Last year, the UK-based Environmental Investigation Agency (EIA) took a closer look at the tiger trade in China. EIA found that some companies are issued licenses to breed endangered animals, including the South China Tiger. A notification issued to those businesses by the Chinese government in 2005 enabled “the pilot use of captive-bred tiger bone for medicine.” In fact, traditional Chinese medicine outlines the uses for each component of a tiger, down to its nose leather and whiskers.
The 2005 notification reenergized the tiger bone wine industry, and the drink was revived as an indulgence for the elite, marketed by distributors directly to top-dollar clients and rarely stocked in stores. Those who have invested in tiger bone wine production justify what they do by citing a loophole: They’re not actually selling tiger bones.
Given the Chinese delegate’s slip of tongue at the recent CITES meeting, EIA’s 2013 report is chillingly prescient and states that “a failure to act indicates an implicit endorsement of a legal trade in the skins of captive-bred tigers, and the beginning of a slippery slope towards accepting a legal trade in the bones of captive-bred tigers.”
Fans of the drink believe that it can boost qi, improve circulation, cure arthritis, and strengthen the body in general. Like blood ivory, some see it as a status symbol due to its perceived prestige and ballooned financial value. Others are drawn to it because of the sense of dominance they think the drink provides. “If I ever had to face that thing,” Li Wen said as he pointed to the tiger bone steeping in his vat of rice wine, “it would kill me.

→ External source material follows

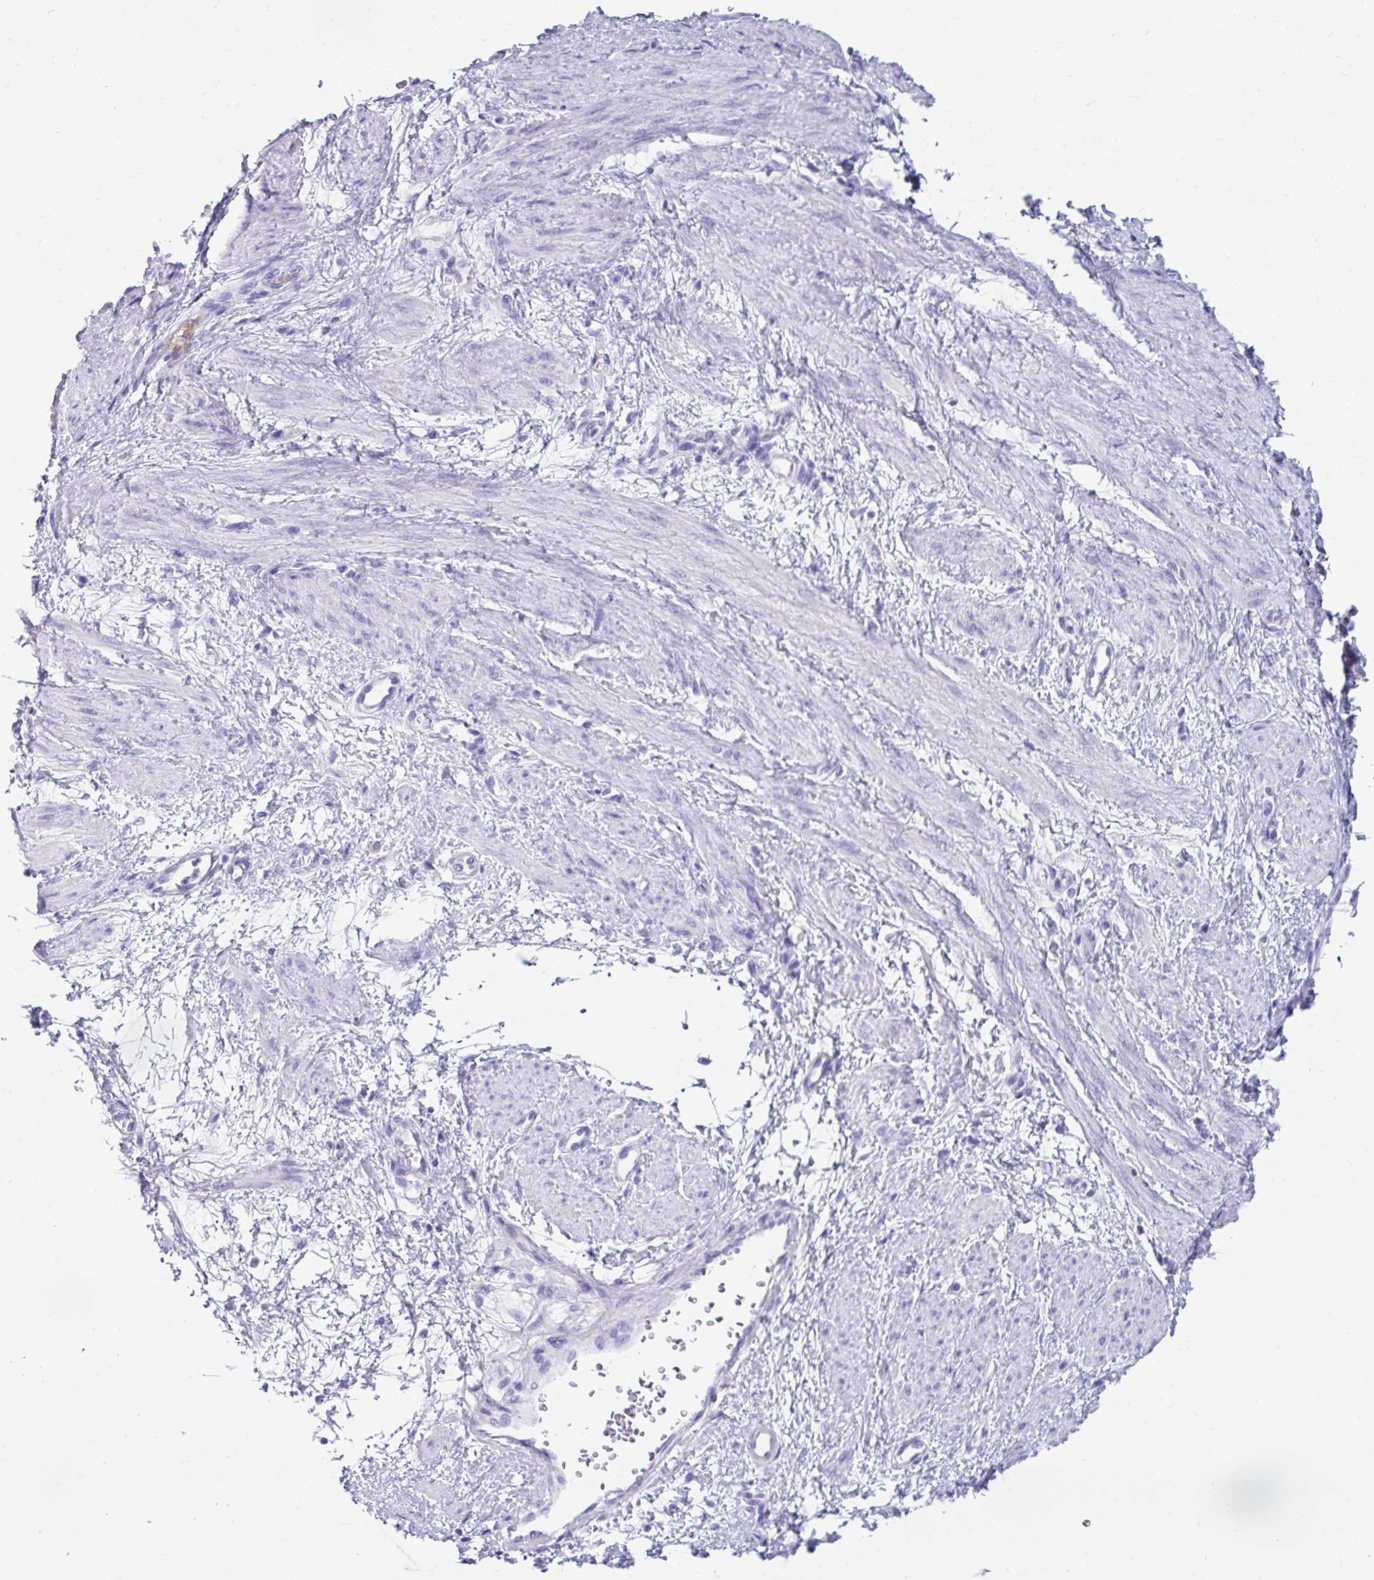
{"staining": {"intensity": "negative", "quantity": "none", "location": "none"}, "tissue": "smooth muscle", "cell_type": "Smooth muscle cells", "image_type": "normal", "snomed": [{"axis": "morphology", "description": "Normal tissue, NOS"}, {"axis": "topography", "description": "Smooth muscle"}, {"axis": "topography", "description": "Uterus"}], "caption": "Image shows no significant protein expression in smooth muscle cells of unremarkable smooth muscle. (DAB immunohistochemistry (IHC), high magnification).", "gene": "SMIM9", "patient": {"sex": "female", "age": 39}}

But now it’s in a jar, like I tamed it.” He believes that consuming the spirit on a regular basis gives him the strength of a tiger and the senses of a predator. “I’m a better businessman because of it.”
As recently as 2011, large public auctions that included tiger bone wine in the lots still took place. At times, the events were even advertised on state television stations. As conservation groups publicly condemned the auctions, the trade moved online—still blatant, still brazen, but less of a frontal assault on reasonable senses. There is a channel for lovers of tiger bone wine on Baidu Tieba—a forum operated by Baidu, China’s most popular Internet search engine. It has a small following, but sporadic posts appear on more popular channels for liquor lovers, and peer-to-peer auction sites routinely host listings as well.
Following the shift, the middleman has been removed and tiger bone wine now goes directly from the hands of its owner to the hands of the buyer. At first glance, one might think that the move to social media makes the sale of tiger wine more difficult to track. But China has significant Internet censorship capabilities, and no efforts have been made to block auction listings for tiger bone wine, contradicting the 1993 ban.
Li Wen didn’t offer me a drink, but he did let me smell one of his recent acquisitions. It was bottled in the 1980s, and he bought the half-liter bottle for ¥34,000, or about $5,470. One-third of it was gone because he had been nursing from it every day. When he unplugged the bottle, the aroma reminded me of the herbal rubs that Chinese chiropractors use to quicken the healing of bruises—rich, earthy, high in alcohol content but without the burn. “Pre-’90s,” he pointed out. But in his carboy was a fresh tiger bone, acquired recently. “It’s from a tiger feast. The cook saved me a leg bone.” I pointed out that his concoction was missing a few ingredients. “That’s fine,” he said. “It’s only the tiger that I want.”